Et je suis un cliché sur pattes, un cliché clichotant.
(Vive les anaphores)
Une sorte de créature hybride comme on en croise beaucoup dans ce siècle : écolo-bobo-bio en chemisier blanc, étudiant vaguement en prépa et décortiquant sans vergogne ses supposés travers psychologiques. En somme je suis tentée de placer mon obsession de l’imposture au-dessus de toutes les autres. J’ai conscience de n’avoir aucun mérite en quoi que ce soit et ne peux pas croire que je mérite quoi que ce soit. C’est très facile d’écrire sans cesse à demi-mots que je ne mérite pas les sévices (réels et imaginaires) que j’ai pu endurer. Ca l’est moins d’énumérer toutes les choses qui vont bien sans que je comprenne pourquoi et admette avoir œuvré pour. Parce que je pourrais (à tort mais souvent à raison) être taxée de fausse modestie et que je ne me souviens plus s’il est convenable d’être humble ou plutôt d’être modeste. Quoiqu’il en soit, mes crises d’angoisse avaient disparu. Certes cette accalmie de quelques semaines pouvait être un leurre de l’auto-persuasion (je me soupçonne d’être rusée). Mais je ne me sentais pas insensibilisée comme souvent lors des accalmies. Je me sentais réceptive au meilleur (en tant que jeune fille clichée, je veux parler de vie sociale remplie). Et en somme, on peut retracer les hauts et les bas de mon moral (l’expression est aussi galvaudée que mon propos est inepte à qui souffre vraiment) aux publications sur ce blog. Ce que je considère comme de la détresse me donne la fièvre d’écrire (pas forcément de publier, encore que ma soif de reconnaissance est souvent mal placée).
Bref, j’étais réceptive au meilleur. Toujours un cliché sur pattes et clichotant, mais versant niais.
Dans le train j’ai regardé (dire que je les ai lu serait mentir, et même si j’en serais très capable, de mentir, les lire me fut tout à fait impossible) mes fiches d’Allemand, j’ai monté le son, j’ai maudit mon sens démesuré du tragique, et au fur et à mesure que je prenais conscience de mon ridicule, ce semblant de raison retrouvée empiétait sur cette foutue crise qui me faisait sentir exister. C’est un autre cliché qui est fréquent chez moi, ce sentiment d’exister à travers la crise et même grâce à elle. Comme si elle se travestissait en quelque chose de bénéfique, finalement. Et à présent je suis assez lucide pour y voir mon masochisme invétéré.
Mais qu’importe, à force de me croire persécutée je finirai bien par l’être et j’imagine que ça me surprendra suffisamment pour alimenter ce blog de posts narcissiques.

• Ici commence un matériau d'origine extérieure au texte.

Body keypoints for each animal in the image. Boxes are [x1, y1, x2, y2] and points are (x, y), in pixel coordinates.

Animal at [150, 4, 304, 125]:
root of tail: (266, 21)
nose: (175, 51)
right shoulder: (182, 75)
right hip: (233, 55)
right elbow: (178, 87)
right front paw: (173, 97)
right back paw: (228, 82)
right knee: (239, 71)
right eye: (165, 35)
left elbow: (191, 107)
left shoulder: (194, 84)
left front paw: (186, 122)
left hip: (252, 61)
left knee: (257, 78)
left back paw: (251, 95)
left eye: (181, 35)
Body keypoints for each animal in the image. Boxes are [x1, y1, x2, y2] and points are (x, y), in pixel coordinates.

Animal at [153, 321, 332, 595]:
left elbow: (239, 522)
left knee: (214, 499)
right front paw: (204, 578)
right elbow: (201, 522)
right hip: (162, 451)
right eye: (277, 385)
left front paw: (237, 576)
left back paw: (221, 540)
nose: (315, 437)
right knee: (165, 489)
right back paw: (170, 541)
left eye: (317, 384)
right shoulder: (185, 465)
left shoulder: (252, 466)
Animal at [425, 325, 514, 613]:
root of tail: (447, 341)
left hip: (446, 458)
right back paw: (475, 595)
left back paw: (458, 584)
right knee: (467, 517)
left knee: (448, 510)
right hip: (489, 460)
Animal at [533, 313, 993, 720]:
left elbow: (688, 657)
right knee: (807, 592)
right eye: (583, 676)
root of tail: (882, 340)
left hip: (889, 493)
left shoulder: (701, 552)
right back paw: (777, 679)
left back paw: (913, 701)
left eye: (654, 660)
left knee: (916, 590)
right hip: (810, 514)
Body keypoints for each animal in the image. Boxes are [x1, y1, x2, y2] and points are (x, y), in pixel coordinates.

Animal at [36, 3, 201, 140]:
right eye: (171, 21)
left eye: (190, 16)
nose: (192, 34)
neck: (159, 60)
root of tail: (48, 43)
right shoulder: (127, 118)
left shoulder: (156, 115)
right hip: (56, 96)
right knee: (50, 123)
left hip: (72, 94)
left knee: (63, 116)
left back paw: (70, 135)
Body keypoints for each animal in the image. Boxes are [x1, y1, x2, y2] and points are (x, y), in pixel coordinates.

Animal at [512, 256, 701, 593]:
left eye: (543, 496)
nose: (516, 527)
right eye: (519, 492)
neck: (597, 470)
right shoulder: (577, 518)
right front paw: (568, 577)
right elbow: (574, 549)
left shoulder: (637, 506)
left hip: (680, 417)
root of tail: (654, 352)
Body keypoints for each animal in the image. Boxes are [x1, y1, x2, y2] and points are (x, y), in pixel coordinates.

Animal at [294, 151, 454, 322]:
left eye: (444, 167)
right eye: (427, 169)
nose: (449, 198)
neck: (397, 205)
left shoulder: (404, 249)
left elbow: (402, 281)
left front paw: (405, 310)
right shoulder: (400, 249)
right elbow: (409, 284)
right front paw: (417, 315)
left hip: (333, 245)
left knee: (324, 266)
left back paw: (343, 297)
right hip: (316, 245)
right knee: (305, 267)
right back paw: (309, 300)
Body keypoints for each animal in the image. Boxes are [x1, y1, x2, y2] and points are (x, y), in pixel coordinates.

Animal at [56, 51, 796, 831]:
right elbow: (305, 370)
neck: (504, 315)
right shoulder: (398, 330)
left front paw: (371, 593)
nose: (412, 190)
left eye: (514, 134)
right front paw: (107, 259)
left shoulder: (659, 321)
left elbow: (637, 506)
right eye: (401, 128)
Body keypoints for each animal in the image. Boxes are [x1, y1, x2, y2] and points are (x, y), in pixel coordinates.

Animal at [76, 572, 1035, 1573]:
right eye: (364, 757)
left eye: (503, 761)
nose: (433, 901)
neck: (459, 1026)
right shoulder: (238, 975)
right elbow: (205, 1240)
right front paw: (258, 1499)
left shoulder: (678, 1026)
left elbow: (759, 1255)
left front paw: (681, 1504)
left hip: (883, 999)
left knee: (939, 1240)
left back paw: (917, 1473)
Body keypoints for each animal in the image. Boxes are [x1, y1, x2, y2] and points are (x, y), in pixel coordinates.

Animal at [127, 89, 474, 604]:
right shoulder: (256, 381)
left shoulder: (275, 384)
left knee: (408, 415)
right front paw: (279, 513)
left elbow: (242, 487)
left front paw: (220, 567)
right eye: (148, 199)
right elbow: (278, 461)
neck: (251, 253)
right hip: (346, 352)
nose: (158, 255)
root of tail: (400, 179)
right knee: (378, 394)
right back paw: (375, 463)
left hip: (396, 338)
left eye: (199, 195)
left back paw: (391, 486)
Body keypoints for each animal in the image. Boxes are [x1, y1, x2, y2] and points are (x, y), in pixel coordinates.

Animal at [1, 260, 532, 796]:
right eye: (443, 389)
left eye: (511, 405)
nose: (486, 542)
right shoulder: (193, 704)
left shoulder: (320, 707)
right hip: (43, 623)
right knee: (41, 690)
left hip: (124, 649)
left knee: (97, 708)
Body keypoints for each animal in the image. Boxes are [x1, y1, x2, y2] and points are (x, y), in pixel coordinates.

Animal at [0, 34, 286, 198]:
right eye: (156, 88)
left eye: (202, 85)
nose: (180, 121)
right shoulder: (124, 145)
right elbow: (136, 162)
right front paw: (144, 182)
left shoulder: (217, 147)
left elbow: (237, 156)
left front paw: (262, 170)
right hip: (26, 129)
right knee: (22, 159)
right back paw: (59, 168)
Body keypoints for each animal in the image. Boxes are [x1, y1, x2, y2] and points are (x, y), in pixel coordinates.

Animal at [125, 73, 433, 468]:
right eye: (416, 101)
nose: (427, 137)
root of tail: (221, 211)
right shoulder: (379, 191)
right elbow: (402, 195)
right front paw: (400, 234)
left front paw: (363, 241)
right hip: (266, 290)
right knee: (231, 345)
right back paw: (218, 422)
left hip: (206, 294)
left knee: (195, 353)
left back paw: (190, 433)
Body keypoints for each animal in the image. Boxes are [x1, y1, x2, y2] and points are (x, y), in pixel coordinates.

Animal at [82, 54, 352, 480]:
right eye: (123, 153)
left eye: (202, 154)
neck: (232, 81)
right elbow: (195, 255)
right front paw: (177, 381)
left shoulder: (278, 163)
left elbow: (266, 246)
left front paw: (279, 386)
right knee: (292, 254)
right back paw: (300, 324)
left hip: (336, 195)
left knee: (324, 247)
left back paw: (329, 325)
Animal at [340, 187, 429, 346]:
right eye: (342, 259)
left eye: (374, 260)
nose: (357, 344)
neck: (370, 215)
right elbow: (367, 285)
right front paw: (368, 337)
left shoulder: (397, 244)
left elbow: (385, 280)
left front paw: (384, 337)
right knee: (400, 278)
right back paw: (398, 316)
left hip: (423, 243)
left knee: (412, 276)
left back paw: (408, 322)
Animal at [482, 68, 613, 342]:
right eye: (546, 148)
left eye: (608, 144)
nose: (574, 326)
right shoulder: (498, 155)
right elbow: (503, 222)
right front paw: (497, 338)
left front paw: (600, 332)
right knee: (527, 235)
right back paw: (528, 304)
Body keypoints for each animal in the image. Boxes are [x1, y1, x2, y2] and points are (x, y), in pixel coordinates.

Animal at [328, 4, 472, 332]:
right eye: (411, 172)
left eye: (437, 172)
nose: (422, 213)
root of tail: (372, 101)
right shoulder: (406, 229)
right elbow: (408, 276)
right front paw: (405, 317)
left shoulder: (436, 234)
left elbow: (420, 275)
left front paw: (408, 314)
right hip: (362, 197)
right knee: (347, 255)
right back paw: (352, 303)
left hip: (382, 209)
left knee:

J’ajoute que c’est très drôle de décrire sensément la perte de raison, au moins autant que de rendre la crise par la déstructuration du langage. Mais n’ayez crainte, je continuerai à varier les tons, la schizophrénie compte sûrement parmi mes maladies (je n’ose dire imaginaires parce que, comme d’autres clichoteurs clichotants, j’ai la manie de croire parfois mon propos très novateur. J’ai donc quelques scrupules. Intéressant, prononcerais-je volontiers avec un accent allemand. Du Docteur Mabuse. Quoiqu’il est muet au cinéma, ce qui hélas n’est pas mon cas).
A présent je m’en vais javelliser ma baignoire et prendre une douche brûlante, c’est une autre spécialité clichotante de votre blogueuse : l’impression d’être sale et la volonté de se désouiller. Du jour où j’ai pris le réflexe de m’enfermer dans la salle de bain (je crois que les pédiatres rassurent les parents d’un « c’est la pré-adolescence, voilà tout »), on m’a qualifiée de « spécialiste des grandes ablutions ».